- _Verilen Görev A_: Savaşın yapılardaki izlerini ele alan metne göre savaşlar, devletler arasında gerçekleşmenin yanı sıra hangi biçimlerde de görülebilir?
- _Verilen Görev B_: Savaşın yapılardaki izlerini ele alan metni iki cümleyle özetleyin.
- _Verilen Görev C_: Savaşın yapılardaki izlerini ele alan metni, gösterilen son cümleden sonra sürdürün.

- _Metin Bölümü_:
KENTSEL BELLEK
Yapılarda Savaşın Silinmeyen İzleri
Cahide Aydın İpekçi, Öğr. Gör. Dr., GYTE Mimarlık Bölümü
Yaşanan her ne olursa olsun, toplumsal ve kentsel belleğe kazınanlar, kentte izlerini bir şekilde açık ediyor. Bu izleri silmek, en az bu izlerin oluşumu kadar travmatik olabiliyor...
İnsanların birbirleriyle savaşı neredeyse dünya var olduğundan bu yana süregelmektedir. Binaların, anıtsal yapıların yıkılmasına, küçük büyük yerleşmelerin ve yaşam alanlarının yok olmasına, en önemlisi de insanların ölümüne neden olan savaşlar devletler arasında olduğu gibi, devletlerin kendi içinde isyanlar, ayaklanmalar ve yerel iç savaşlar şeklinde de gerçekleşebilmektedir. (1)

- _Kayıtlı Veri_:
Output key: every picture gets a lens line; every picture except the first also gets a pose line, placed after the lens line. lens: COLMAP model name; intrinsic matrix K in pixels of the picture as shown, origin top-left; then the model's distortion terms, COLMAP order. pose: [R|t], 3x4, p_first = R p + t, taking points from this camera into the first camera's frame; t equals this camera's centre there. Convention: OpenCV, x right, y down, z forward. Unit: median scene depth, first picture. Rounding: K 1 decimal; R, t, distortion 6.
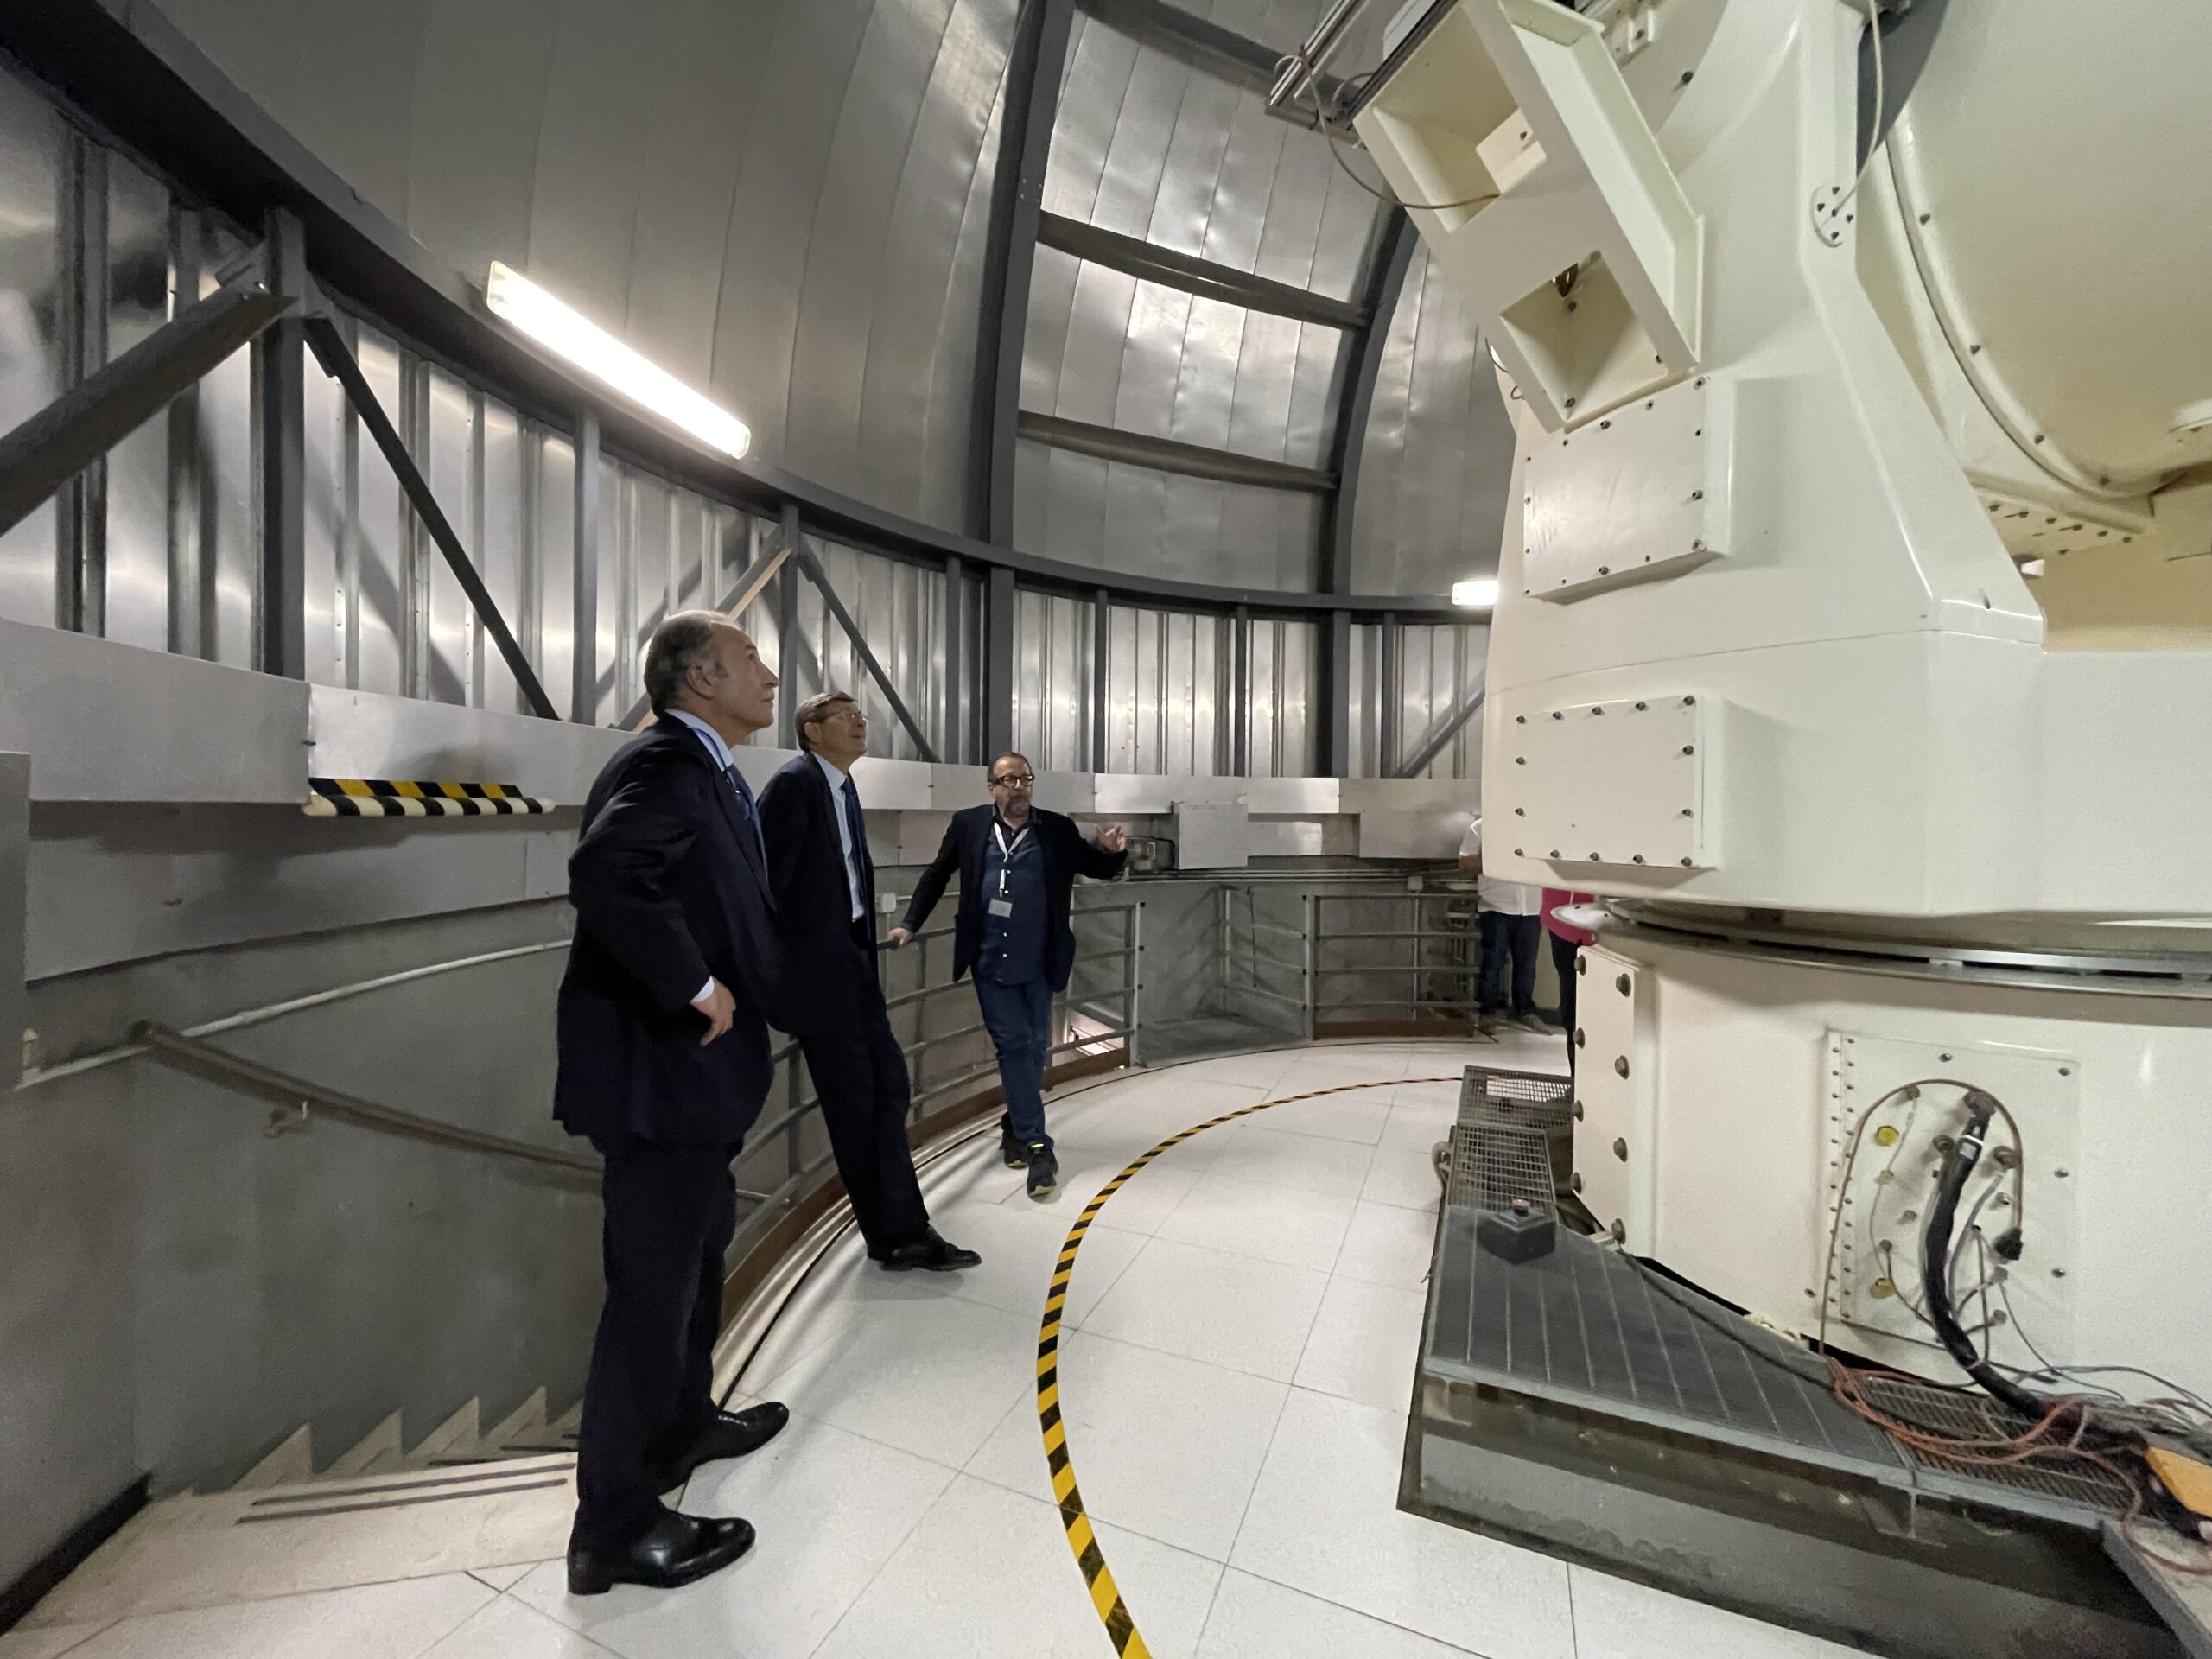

- _Beklenen Çıktı A_: Devletlerin kendi içinde isyanlar, ayaklanmalar ve yerel iç savaşlar şeklinde.

- _Beklenen Çıktı B_: Toplumsal ve kentsel belleğe kazınanlar kentte bir şekilde iz bırakır ve bu izleri silmek, oluşumları kadar travmatik olabilir. Dünya var olduğundan beri süren savaşlar yapıları, yerleşmeleri ve yaşam alanlarını yok ederek insanların ölümüne yol açar; bunlar devletler arasında olduğu gibi devletlerin kendi içinde isyan, ayaklanma ve yerel iç savaş olarak da yaşanabilir.

- _Beklenen Çıktı C_:
Dünyanın çeşitli ülkelerinde zaman içinde meydana gelen iç savaşların şimdilerde Kuzey Afrika ve Orta Doğu ülkelerinde yaşanması, insanların geçmişten ders almadığının bir göstergesidir. Tarih bir kez daha tekerrür etmiş, bir ülkede başlayan ufak bir kıvılcım komşu ülkelere de sıçrayarak tüm bölgeyi etkisi altına almayı başarmış, sivil halkı ateş hattında bırakmıştır. Bu tatsız durum sonuçlandığında geriye kalacak olan sadece bölge halkının ve yaşam alanlarının üzerinde bırakacağı izler olacaktır. Günümüzde ister kent merkezi olsun ister kırsal alan ülkelerin parçalanmasına neden olan iç savaşların izlerini halen taşıyan şehirler bulunmaktadır.
Dünyanın hiçbir yerinde bu tür olayların tekrarlanmaması ve yaşanmaması gerektiğine inanılarak bu yazıda Saraybosna ve Mostar şehirlerinde savaşın izlerini o günkü sıcaklığı ile taşıyan ve hissettiren yapıların modern yaşam içindeki varlığı ile konunun önemine dikkat çekilmek istenmiştir.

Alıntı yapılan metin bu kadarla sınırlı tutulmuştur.